[Saved data entries]
..............................
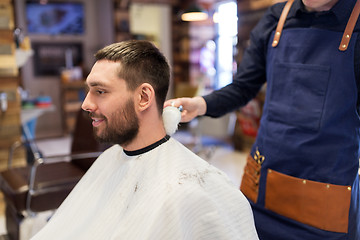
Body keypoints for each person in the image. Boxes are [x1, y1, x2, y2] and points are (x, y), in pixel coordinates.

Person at [165, 0, 360, 239]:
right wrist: (202, 104)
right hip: (264, 183)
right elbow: (244, 86)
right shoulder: (277, 17)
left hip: (327, 194)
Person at [31, 40, 259, 240]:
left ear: (143, 97)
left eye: (100, 91)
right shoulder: (111, 158)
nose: (86, 104)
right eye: (88, 91)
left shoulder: (194, 191)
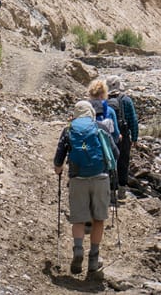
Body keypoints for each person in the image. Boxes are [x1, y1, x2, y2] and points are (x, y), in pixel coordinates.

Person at [53, 101, 114, 277]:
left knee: (78, 219)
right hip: (100, 178)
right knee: (99, 219)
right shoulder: (101, 127)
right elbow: (114, 153)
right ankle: (93, 259)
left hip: (78, 180)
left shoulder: (68, 130)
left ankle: (78, 249)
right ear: (91, 113)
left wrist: (59, 169)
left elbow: (58, 161)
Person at [106, 76, 139, 199]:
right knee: (123, 163)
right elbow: (133, 120)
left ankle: (110, 191)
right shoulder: (126, 100)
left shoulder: (103, 100)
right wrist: (134, 138)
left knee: (108, 161)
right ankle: (122, 192)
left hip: (107, 136)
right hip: (124, 136)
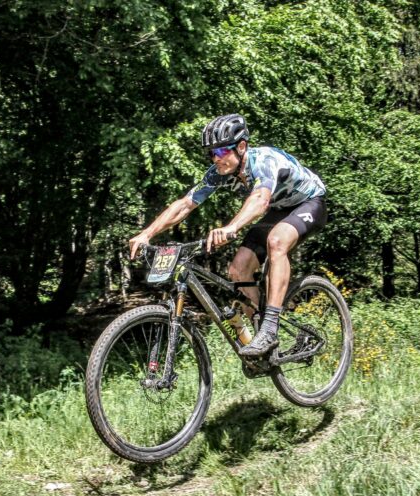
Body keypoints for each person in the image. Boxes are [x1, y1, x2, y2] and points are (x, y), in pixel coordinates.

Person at [129, 113, 328, 356]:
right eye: (211, 153)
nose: (216, 158)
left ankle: (270, 327)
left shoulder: (263, 160)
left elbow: (260, 199)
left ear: (242, 146)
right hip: (278, 210)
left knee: (277, 241)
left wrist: (231, 227)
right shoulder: (217, 173)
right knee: (238, 268)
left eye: (221, 152)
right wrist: (147, 233)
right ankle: (260, 333)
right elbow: (185, 204)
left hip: (308, 203)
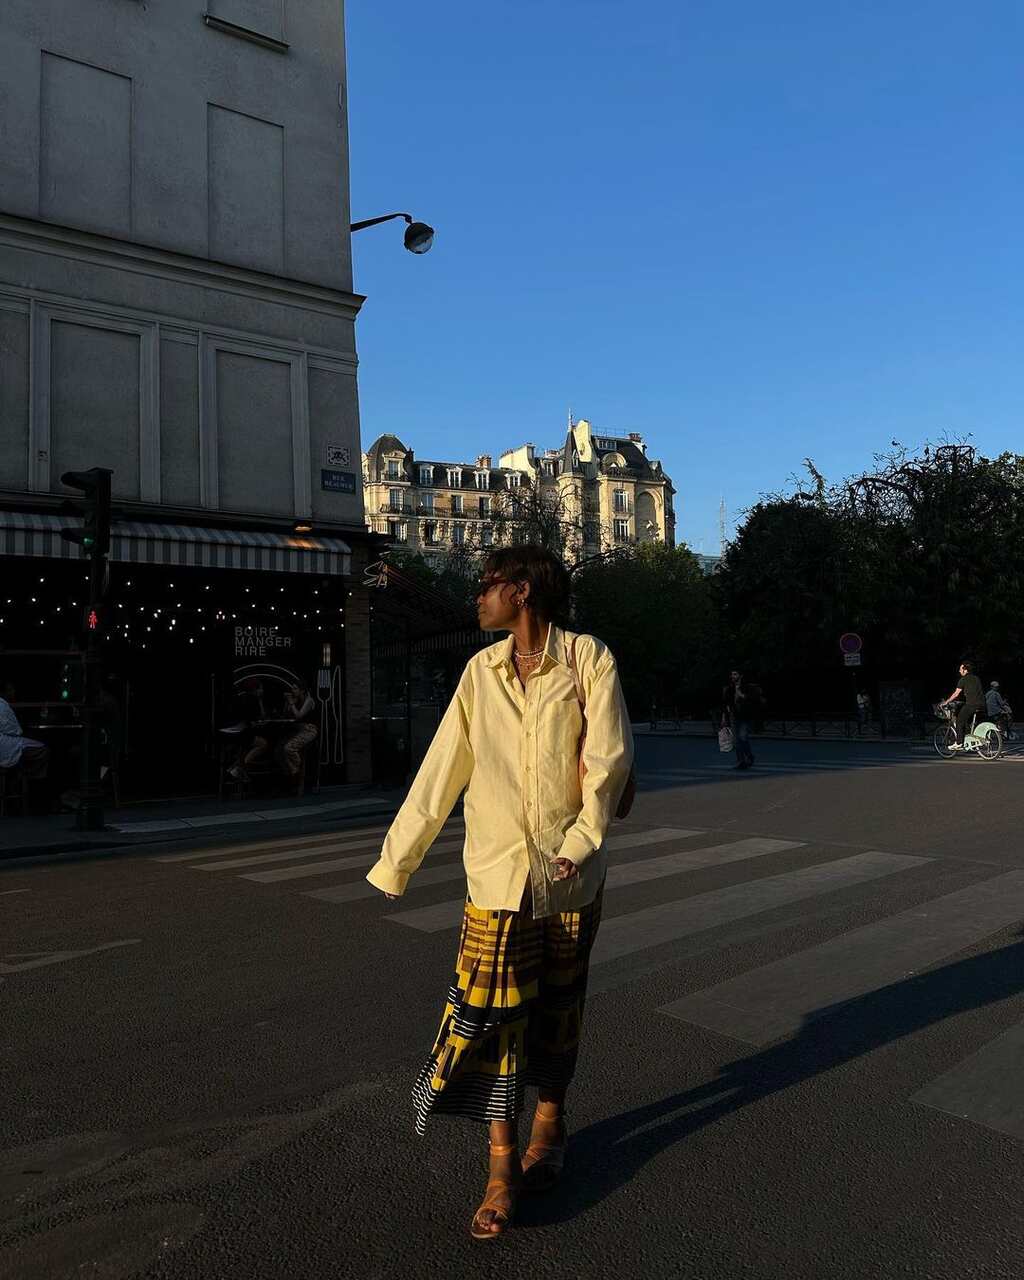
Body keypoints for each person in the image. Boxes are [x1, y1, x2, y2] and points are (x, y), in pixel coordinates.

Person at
..............................
The line holding "right elbow: (114, 153)" starts the copy and the line holding "left shoulder: (263, 160)" ends it. Repeat those two lines above and all between them exactly, leaving out pictures.

Task result |
right elbow: (114, 153)
right ankle: (93, 259)
left hip: (78, 180)
left shoulder: (68, 130)
left ankle: (78, 249)
right ear: (91, 113)
left wrist: (59, 169)
left elbow: (58, 161)
Person at [106, 76, 139, 199]:
right knee: (123, 163)
right elbow: (133, 120)
left ankle: (110, 191)
right shoulder: (126, 100)
left shoulder: (103, 100)
right wrist: (134, 138)
left knee: (108, 161)
right ankle: (122, 192)
left hip: (107, 136)
right hip: (124, 136)
Body keypoints for each person in the image. Boxes are [x1, y1, x2, y2] and points are (x, y), in pixel coordinates.

Person at [129, 113, 328, 356]:
right eye: (211, 153)
nose: (216, 158)
left ankle: (270, 327)
left shoulder: (263, 160)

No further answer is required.